Task directions
Scan each line of the records for the word "lines" and extract the ones that have it.

(Collected data entries)
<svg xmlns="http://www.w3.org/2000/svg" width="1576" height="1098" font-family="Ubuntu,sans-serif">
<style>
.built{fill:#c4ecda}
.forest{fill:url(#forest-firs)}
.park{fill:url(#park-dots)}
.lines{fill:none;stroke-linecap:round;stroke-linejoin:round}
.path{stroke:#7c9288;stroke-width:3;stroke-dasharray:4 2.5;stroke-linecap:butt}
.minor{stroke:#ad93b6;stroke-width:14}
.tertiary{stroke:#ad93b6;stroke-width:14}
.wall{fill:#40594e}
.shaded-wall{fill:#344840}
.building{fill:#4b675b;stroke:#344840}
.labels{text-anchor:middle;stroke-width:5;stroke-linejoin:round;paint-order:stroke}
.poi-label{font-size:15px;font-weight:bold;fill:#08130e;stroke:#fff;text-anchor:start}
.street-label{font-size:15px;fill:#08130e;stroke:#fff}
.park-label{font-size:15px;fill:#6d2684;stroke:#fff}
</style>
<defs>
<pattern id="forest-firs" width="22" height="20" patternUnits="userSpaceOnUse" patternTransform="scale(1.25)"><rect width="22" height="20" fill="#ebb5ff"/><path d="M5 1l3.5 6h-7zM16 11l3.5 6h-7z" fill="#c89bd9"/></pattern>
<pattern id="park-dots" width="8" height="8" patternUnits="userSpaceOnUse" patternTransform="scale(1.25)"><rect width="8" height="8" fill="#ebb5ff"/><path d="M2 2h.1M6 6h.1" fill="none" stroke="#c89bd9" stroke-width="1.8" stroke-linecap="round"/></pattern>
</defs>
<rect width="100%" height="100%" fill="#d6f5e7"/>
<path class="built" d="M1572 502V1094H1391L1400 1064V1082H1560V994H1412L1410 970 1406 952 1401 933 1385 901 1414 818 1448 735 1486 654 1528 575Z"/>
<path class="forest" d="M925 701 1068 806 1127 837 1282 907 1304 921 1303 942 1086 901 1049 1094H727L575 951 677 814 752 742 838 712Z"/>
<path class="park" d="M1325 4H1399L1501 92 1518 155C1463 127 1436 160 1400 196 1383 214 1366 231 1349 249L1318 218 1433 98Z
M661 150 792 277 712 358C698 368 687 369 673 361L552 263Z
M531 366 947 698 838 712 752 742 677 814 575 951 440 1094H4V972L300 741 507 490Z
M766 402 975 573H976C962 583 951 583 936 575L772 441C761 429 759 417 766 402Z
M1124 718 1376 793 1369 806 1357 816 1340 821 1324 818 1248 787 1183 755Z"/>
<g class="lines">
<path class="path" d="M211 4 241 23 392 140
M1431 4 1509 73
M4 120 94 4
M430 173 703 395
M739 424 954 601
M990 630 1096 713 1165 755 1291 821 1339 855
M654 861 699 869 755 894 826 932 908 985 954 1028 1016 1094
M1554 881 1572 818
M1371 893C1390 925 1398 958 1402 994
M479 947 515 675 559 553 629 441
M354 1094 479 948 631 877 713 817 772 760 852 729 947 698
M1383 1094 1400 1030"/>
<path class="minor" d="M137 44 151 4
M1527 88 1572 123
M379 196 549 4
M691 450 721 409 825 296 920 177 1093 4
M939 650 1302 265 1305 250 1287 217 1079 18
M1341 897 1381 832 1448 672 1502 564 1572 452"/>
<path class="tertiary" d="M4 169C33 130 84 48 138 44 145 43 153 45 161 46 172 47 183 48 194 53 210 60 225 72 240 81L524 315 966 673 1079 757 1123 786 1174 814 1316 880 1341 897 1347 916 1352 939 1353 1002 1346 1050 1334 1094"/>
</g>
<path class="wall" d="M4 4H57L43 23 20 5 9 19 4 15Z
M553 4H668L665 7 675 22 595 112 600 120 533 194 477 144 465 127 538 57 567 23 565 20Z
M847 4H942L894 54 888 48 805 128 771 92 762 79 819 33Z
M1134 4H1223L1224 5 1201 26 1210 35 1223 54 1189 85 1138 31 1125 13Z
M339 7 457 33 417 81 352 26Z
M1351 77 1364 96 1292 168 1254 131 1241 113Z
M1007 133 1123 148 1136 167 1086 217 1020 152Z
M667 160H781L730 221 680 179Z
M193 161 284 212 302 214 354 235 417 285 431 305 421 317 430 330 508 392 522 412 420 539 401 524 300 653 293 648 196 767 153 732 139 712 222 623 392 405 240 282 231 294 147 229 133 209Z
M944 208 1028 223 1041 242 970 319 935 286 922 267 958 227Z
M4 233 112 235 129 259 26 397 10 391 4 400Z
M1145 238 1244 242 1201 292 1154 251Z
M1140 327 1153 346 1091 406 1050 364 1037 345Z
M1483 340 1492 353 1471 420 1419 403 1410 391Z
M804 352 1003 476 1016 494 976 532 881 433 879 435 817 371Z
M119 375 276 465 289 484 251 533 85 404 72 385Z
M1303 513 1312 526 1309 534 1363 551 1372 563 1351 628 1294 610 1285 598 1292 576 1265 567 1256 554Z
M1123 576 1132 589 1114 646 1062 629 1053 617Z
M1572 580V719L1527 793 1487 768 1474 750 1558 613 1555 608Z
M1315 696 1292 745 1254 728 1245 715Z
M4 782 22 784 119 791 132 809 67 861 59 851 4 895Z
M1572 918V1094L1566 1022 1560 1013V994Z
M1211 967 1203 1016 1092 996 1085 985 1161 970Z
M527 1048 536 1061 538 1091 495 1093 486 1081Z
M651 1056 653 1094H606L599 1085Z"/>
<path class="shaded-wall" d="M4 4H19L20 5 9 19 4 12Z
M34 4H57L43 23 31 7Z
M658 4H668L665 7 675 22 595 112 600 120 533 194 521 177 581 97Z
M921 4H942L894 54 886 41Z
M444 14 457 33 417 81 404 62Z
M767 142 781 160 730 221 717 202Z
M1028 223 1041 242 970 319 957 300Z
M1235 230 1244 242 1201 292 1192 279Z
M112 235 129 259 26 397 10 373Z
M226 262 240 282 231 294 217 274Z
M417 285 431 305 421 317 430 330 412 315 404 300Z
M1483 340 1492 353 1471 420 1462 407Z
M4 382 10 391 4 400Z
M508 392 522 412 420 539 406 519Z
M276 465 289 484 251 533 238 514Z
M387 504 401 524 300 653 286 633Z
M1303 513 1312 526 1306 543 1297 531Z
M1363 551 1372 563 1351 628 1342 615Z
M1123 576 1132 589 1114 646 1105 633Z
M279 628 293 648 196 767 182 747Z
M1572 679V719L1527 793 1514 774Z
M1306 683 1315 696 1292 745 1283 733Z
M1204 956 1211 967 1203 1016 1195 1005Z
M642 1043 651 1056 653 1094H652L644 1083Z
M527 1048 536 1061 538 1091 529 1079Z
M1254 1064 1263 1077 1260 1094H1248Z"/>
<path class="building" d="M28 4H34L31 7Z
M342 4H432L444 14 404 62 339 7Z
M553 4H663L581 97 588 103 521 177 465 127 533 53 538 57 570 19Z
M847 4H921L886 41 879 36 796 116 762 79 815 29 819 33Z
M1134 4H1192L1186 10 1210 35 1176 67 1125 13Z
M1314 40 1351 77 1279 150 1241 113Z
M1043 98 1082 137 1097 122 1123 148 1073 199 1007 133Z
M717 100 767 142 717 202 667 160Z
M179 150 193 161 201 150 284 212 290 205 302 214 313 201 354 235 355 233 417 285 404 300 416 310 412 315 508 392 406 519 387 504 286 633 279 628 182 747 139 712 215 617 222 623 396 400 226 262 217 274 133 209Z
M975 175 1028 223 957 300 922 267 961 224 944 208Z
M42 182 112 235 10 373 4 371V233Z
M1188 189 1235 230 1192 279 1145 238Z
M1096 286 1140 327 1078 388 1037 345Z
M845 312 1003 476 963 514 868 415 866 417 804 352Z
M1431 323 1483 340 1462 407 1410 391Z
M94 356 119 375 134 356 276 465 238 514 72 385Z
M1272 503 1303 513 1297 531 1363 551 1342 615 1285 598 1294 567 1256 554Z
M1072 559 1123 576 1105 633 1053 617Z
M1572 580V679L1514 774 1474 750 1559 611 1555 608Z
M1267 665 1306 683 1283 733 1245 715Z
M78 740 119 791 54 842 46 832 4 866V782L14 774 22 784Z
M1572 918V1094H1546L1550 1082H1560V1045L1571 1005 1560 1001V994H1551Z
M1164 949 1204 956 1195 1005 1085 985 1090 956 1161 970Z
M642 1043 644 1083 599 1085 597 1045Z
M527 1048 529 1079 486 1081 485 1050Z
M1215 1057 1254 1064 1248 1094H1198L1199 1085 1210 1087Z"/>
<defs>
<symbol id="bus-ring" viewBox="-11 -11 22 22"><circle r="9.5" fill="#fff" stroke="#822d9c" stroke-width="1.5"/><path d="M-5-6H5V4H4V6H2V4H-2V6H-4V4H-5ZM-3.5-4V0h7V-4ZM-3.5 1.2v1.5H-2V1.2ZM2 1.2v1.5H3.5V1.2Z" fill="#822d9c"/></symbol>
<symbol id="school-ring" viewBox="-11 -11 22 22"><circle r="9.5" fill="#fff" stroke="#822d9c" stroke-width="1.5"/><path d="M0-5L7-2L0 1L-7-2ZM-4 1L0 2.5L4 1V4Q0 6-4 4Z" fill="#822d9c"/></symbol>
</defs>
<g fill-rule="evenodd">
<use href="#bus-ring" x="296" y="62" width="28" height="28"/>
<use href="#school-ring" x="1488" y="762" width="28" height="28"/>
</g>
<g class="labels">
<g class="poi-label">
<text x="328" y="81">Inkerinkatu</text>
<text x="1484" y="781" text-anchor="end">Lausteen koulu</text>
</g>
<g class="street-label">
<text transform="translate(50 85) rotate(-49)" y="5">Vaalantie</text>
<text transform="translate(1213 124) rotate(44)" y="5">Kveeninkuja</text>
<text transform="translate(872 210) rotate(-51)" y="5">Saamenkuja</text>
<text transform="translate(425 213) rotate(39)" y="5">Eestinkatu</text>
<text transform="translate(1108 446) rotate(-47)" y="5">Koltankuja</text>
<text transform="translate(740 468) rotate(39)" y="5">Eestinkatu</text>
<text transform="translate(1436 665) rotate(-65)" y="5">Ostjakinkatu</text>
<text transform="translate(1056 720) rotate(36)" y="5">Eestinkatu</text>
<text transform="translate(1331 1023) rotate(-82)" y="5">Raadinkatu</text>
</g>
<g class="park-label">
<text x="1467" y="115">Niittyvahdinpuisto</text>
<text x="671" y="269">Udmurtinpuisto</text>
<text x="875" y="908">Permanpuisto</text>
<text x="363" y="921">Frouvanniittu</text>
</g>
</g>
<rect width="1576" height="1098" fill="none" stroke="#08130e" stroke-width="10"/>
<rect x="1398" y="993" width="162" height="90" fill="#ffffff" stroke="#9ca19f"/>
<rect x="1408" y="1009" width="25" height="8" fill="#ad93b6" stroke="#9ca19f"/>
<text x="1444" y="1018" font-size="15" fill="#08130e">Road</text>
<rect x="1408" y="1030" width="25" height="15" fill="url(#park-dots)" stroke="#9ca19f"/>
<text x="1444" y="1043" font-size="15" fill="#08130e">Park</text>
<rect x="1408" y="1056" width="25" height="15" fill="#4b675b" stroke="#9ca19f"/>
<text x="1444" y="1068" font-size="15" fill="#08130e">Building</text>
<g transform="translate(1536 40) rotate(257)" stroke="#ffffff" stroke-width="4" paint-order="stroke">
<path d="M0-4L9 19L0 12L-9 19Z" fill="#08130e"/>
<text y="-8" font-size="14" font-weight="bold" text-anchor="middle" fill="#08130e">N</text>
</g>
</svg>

Reply to the exercise
.lines{fill:none;stroke-linecap:round;stroke-linejoin:round}
<g class="lines">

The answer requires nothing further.